[Dataset entries]
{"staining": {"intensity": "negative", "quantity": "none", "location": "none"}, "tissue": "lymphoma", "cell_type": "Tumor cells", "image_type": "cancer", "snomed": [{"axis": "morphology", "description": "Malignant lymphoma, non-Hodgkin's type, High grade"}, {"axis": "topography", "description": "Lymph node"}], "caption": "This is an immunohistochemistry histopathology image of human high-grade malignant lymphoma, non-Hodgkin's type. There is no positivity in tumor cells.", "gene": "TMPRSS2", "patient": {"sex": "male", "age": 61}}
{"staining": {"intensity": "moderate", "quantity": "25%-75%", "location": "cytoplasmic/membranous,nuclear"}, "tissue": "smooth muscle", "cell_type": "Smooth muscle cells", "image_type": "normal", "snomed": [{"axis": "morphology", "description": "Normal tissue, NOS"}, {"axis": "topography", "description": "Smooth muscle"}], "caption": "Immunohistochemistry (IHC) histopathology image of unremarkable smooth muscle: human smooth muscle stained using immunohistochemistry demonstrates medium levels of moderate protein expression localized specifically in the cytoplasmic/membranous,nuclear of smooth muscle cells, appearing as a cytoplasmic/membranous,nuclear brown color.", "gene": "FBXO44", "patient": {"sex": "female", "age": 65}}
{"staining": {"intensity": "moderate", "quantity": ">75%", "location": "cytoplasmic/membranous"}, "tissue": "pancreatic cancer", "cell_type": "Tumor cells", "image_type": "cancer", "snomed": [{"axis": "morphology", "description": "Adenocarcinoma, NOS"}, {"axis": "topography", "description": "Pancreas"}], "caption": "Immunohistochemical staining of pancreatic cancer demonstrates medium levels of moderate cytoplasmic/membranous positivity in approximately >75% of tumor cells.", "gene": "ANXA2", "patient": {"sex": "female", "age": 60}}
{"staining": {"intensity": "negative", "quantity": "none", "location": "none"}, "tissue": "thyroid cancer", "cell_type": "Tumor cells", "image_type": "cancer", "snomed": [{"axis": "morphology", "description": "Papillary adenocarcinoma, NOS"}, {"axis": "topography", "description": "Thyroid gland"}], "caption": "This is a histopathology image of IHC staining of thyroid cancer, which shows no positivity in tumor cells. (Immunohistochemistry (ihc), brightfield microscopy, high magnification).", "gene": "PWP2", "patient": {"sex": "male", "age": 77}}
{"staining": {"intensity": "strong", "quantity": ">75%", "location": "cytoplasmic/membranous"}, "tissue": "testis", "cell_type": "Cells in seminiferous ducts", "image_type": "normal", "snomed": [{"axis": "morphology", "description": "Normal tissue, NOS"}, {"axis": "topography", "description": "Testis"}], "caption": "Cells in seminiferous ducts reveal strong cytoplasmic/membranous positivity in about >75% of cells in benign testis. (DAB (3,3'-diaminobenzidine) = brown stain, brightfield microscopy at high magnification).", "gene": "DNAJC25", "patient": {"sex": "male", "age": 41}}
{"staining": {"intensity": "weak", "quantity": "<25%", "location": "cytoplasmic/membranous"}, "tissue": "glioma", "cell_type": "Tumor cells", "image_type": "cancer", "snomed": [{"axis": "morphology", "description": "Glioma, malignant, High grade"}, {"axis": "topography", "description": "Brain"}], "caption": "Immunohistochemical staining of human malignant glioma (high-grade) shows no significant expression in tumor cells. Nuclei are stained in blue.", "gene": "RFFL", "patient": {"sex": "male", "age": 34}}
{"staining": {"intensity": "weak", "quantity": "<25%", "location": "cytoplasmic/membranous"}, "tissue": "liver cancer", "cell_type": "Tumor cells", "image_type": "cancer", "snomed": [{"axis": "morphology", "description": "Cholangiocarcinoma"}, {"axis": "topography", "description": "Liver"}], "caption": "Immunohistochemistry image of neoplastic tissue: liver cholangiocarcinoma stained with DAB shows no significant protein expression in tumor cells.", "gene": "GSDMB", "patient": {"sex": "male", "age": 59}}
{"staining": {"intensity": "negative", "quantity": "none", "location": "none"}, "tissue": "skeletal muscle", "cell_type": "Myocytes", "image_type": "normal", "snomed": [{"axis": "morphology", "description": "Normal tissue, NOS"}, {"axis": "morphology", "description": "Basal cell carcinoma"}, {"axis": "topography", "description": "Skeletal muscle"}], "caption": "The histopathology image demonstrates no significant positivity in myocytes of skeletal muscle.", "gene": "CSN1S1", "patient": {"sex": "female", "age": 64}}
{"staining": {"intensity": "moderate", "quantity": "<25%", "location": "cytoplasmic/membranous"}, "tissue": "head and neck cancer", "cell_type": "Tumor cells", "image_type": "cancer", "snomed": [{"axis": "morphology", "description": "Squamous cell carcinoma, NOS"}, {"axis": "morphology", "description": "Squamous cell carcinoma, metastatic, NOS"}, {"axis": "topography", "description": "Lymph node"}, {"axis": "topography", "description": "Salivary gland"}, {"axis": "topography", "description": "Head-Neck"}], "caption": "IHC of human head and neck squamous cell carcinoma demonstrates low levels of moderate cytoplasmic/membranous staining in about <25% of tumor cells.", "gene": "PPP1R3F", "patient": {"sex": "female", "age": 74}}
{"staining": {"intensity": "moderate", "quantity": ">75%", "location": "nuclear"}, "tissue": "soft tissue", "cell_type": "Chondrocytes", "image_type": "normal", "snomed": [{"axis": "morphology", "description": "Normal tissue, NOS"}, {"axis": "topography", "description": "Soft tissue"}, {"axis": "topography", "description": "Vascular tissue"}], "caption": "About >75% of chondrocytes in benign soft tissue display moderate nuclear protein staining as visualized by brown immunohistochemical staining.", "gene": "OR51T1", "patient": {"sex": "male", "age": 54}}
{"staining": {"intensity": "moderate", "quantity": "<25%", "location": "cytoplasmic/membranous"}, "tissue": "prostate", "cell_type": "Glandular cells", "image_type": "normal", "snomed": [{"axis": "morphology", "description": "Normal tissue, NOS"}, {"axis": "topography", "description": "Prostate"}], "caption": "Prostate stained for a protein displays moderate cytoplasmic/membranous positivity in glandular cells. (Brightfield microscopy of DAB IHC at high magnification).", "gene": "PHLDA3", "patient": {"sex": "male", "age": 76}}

▶ [Your goal]: Copy out each entry once more, character for character.

▶ [Written answer]:
{"staining": {"intensity": "negative", "quantity": "none", "location": "none"}, "tissue": "lymphoma", "cell_type": "Tumor cells", "image_type": "cancer", "snomed": [{"axis": "morphology", "description": "Malignant lymphoma, non-Hodgkin's type, High grade"}, {"axis": "topography", "description": "Lymph node"}], "caption": "This is an immunohistochemistry histopathology image of human high-grade malignant lymphoma, non-Hodgkin's type. There is no positivity in tumor cells.", "gene": "TMPRSS2", "patient": {"sex": "male", "age": 61}}
{"staining": {"intensity": "moderate", "quantity": "25%-75%", "location": "cytoplasmic/membranous,nuclear"}, "tissue": "smooth muscle", "cell_type": "Smooth muscle cells", "image_type": "normal", "snomed": [{"axis": "morphology", "description": "Normal tissue, NOS"}, {"axis": "topography", "description": "Smooth muscle"}], "caption": "Immunohistochemistry (IHC) histopathology image of unremarkable smooth muscle: human smooth muscle stained using immunohistochemistry demonstrates medium levels of moderate protein expression localized specifically in the cytoplasmic/membranous,nuclear of smooth muscle cells, appearing as a cytoplasmic/membranous,nuclear brown color.", "gene": "FBXO44", "patient": {"sex": "female", "age": 65}}
{"staining": {"intensity": "moderate", "quantity": ">75%", "location": "cytoplasmic/membranous"}, "tissue": "pancreatic cancer", "cell_type": "Tumor cells", "image_type": "cancer", "snomed": [{"axis": "morphology", "description": "Adenocarcinoma, NOS"}, {"axis": "topography", "description": "Pancreas"}], "caption": "Immunohistochemical staining of pancreatic cancer demonstrates medium levels of moderate cytoplasmic/membranous positivity in approximately >75% of tumor cells.", "gene": "ANXA2", "patient": {"sex": "female", "age": 60}}
{"staining": {"intensity": "negative", "quantity": "none", "location": "none"}, "tissue": "thyroid cancer", "cell_type": "Tumor cells", "image_type": "cancer", "snomed": [{"axis": "morphology", "description": "Papillary adenocarcinoma, NOS"}, {"axis": "topography", "description": "Thyroid gland"}], "caption": "This is a histopathology image of IHC staining of thyroid cancer, which shows no positivity in tumor cells. (Immunohistochemistry (ihc), brightfield microscopy, high magnification).", "gene": "PWP2", "patient": {"sex": "male", "age": 77}}
{"staining": {"intensity": "strong", "quantity": ">75%", "location": "cytoplasmic/membranous"}, "tissue": "testis", "cell_type": "Cells in seminiferous ducts", "image_type": "normal", "snomed": [{"axis": "morphology", "description": "Normal tissue, NOS"}, {"axis": "topography", "description": "Testis"}], "caption": "Cells in seminiferous ducts reveal strong cytoplasmic/membranous positivity in about >75% of cells in benign testis. (DAB (3,3'-diaminobenzidine) = brown stain, brightfield microscopy at high magnification).", "gene": "DNAJC25", "patient": {"sex": "male", "age": 41}}
{"staining": {"intensity": "weak", "quantity": "<25%", "location": "cytoplasmic/membranous"}, "tissue": "glioma", "cell_type": "Tumor cells", "image_type": "cancer", "snomed": [{"axis": "morphology", "description": "Glioma, malignant, High grade"}, {"axis": "topography", "description": "Brain"}], "caption": "Immunohistochemical staining of human malignant glioma (high-grade) shows no significant expression in tumor cells. Nuclei are stained in blue.", "gene": "RFFL", "patient": {"sex": "male", "age": 34}}
{"staining": {"intensity": "weak", "quantity": "<25%", "location": "cytoplasmic/membranous"}, "tissue": "liver cancer", "cell_type": "Tumor cells", "image_type": "cancer", "snomed": [{"axis": "morphology", "description": "Cholangiocarcinoma"}, {"axis": "topography", "description": "Liver"}], "caption": "Immunohistochemistry image of neoplastic tissue: liver cholangiocarcinoma stained with DAB shows no significant protein expression in tumor cells.", "gene": "GSDMB", "patient": {"sex": "male", "age": 59}}
{"staining": {"intensity": "negative", "quantity": "none", "location": "none"}, "tissue": "skeletal muscle", "cell_type": "Myocytes", "image_type": "normal", "snomed": [{"axis": "morphology", "description": "Normal tissue, NOS"}, {"axis": "morphology", "description": "Basal cell carcinoma"}, {"axis": "topography", "description": "Skeletal muscle"}], "caption": "The histopathology image demonstrates no significant positivity in myocytes of skeletal muscle.", "gene": "CSN1S1", "patient": {"sex": "female", "age": 64}}
{"staining": {"intensity": "moderate", "quantity": "<25%", "location": "cytoplasmic/membranous"}, "tissue": "head and neck cancer", "cell_type": "Tumor cells", "image_type": "cancer", "snomed": [{"axis": "morphology", "description": "Squamous cell carcinoma, NOS"}, {"axis": "morphology", "description": "Squamous cell carcinoma, metastatic, NOS"}, {"axis": "topography", "description": "Lymph node"}, {"axis": "topography", "description": "Salivary gland"}, {"axis": "topography", "description": "Head-Neck"}], "caption": "IHC of human head and neck squamous cell carcinoma demonstrates low levels of moderate cytoplasmic/membranous staining in about <25% of tumor cells.", "gene": "PPP1R3F", "patient": {"sex": "female", "age": 74}}
{"staining": {"intensity": "moderate", "quantity": ">75%", "location": "nuclear"}, "tissue": "soft tissue", "cell_type": "Chondrocytes", "image_type": "normal", "snomed": [{"axis": "morphology", "description": "Normal tissue, NOS"}, {"axis": "topography", "description": "Soft tissue"}, {"axis": "topography", "description": "Vascular tissue"}], "caption": "About >75% of chondrocytes in benign soft tissue display moderate nuclear protein staining as visualized by brown immunohistochemical staining.", "gene": "OR51T1", "patient": {"sex": "male", "age": 54}}
{"staining": {"intensity": "moderate", "quantity": "<25%", "location": "cytoplasmic/membranous"}, "tissue": "prostate", "cell_type": "Glandular cells", "image_type": "normal", "snomed": [{"axis": "morphology", "description": "Normal tissue, NOS"}, {"axis": "topography", "description": "Prostate"}], "caption": "Prostate stained for a protein displays moderate cytoplasmic/membranous positivity in glandular cells. (Brightfield microscopy of DAB IHC at high magnification).", "gene": "PHLDA3", "patient": {"sex": "male", "age": 76}}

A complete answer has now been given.